Jeff Snyder, vice president at Cammack Retirement Services, said his firm focused on data mining to overcome this challenge. They looked at different constituency groups at the companies they work with to figure out how best to get the message to these groups.

MassMutual also found a disconnect on fiduciary responsibilities. While 34 percent of plan sponsors say their advisor is the fiduciary to the plan, a majority of advisors say they do not act as the fiduciary.

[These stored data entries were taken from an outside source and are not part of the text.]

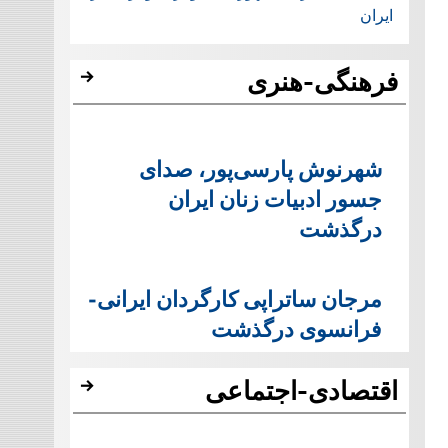
ایران
فرهنگی-هنری
شهرنوش پارسی‌پور، صدای
جسور ادبیات زنان ایران
درگذشت
مرجان ساتراپی کارگردان ایرانی-
فرانسوی درگذشت
اقتصادی-اجتماعی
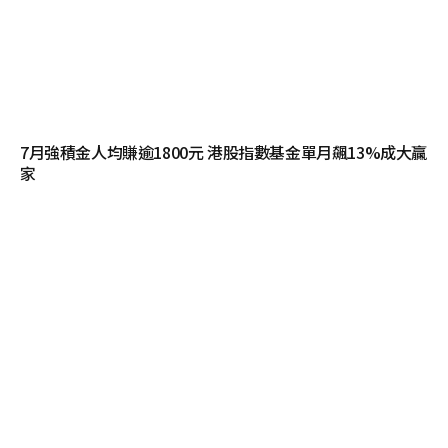
7月強積金人均賺逾1800元 港股指數基金單月飆13%成大贏
家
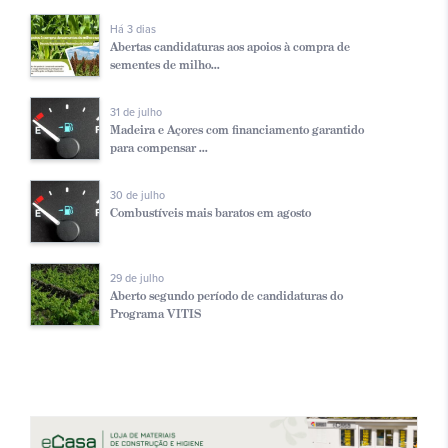
Há 3 dias
Abertas candidaturas aos apoios à compra de
sementes de milho...
31 de julho
Madeira e Açores com financiamento garantido
para compensar ...
30 de julho
Combustíveis mais baratos em agosto
29 de julho
Aberto segundo período de candidaturas do
Programa VITIS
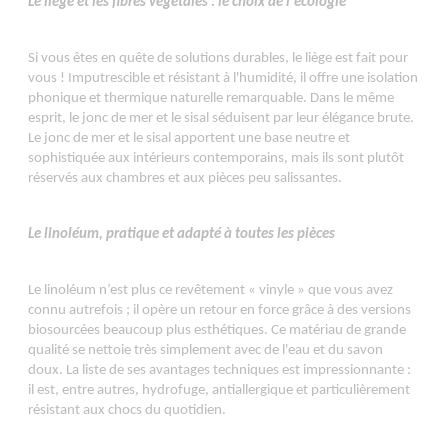
Le liège et les fibres végétales : le choix de l'écologie
Si vous êtes en quête de solutions durables, le liège est fait pour
vous ! Imputrescible et résistant à l'humidité, il offre une isolation
phonique et thermique naturelle remarquable. Dans le même
esprit, le jonc de mer et le sisal séduisent par leur élégance brute.
Le jonc de mer et le sisal apportent une base neutre et
sophistiquée aux intérieurs contemporains, mais ils sont plutôt
réservés aux chambres et aux pièces peu salissantes.
Le linoléum, pratique et adapté à toutes les pièces
Le linoléum n’est plus ce revêtement « vinyle » que vous avez
connu autrefois ; il opère un retour en force grâce à des versions
biosourcées beaucoup plus esthétiques. Ce matériau de grande
qualité se nettoie très simplement avec de l'eau et du savon
doux. La liste de ses avantages techniques est impressionnante :
il est, entre autres, hydrofuge, antiallergique et particulièrement
résistant aux chocs du quotidien.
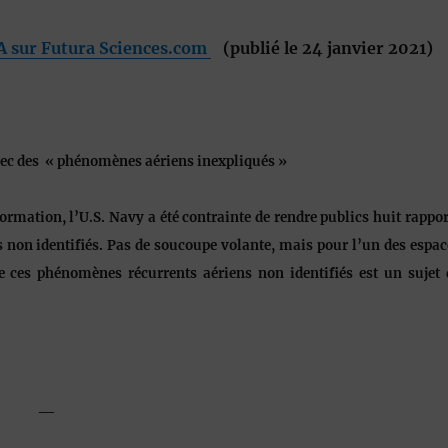
IA sur Futura Sciences.com
(publié le 24 janvier 2021)
avec des « phénomènes aériens inexpliqués »
nformation, l’U.S. Navy a été contrainte de rendre publics huit rappor
s non identifiés. Pas de soucoupe volante, mais pour l’un des espac
e ces phénomènes récurrents aériens non identifiés est un sujet 
—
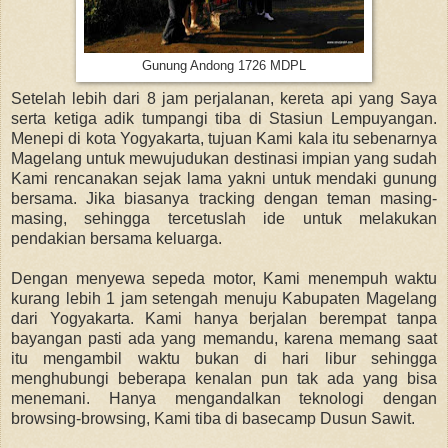
Gunung Andong 1726 MDPL
Setelah lebih dari 8 jam perjalanan, kereta api yang Saya
serta ketiga adik tumpangi tiba di Stasiun Lempuyangan.
Menepi di kota Yogyakarta, tujuan Kami kala itu sebenarnya
Magelang untuk mewujudukan destinasi impian yang sudah
Kami rencanakan sejak lama yakni untuk mendaki gunung
bersama. Jika biasanya tracking dengan teman masing-
masing, sehingga tercetuslah ide untuk melakukan
pendakian bersama keluarga.
Dengan menyewa sepeda motor, Kami menempuh waktu
kurang lebih 1 jam setengah menuju Kabupaten Magelang
dari Yogyakarta. Kami hanya berjalan berempat tanpa
bayangan pasti ada yang memandu, karena memang saat
itu mengambil waktu bukan di hari libur sehingga
menghubungi beberapa kenalan pun tak ada yang bisa
menemani. Hanya mengandalkan teknologi dengan
browsing-browsing, Kami tiba di basecamp Dusun Sawit.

“According to advisors, plan sponsors are, the word here is ‘clueless,’ but I would just say need more help in terms of understanding their fiduciary responsibilities on the plan,” Sarsynski said. “Even if they choose, let’s say, an RIA to manage the investments, they still have responsibility over oversight of that contractual obligation that they just entered into with that investment advisor.”

Communication about costs is another challenge for plan advisors. Seventy-three percent of plans want help lowering costs. Sponsors who do not work with an advisor are primarily interested in working with an advisor to lower costs.

“Advisors say that providing good service and building a relationship with plan sponsors is really more important in terms of retaining that book of business,” Sarsynski said.

Greenwald said advisors can help plan sponsors understand different ways of reducing costs, such as getting more people to participate to get the asset level up, looking at different investment options, and conducting plan reviews to make sure pricing is competitive.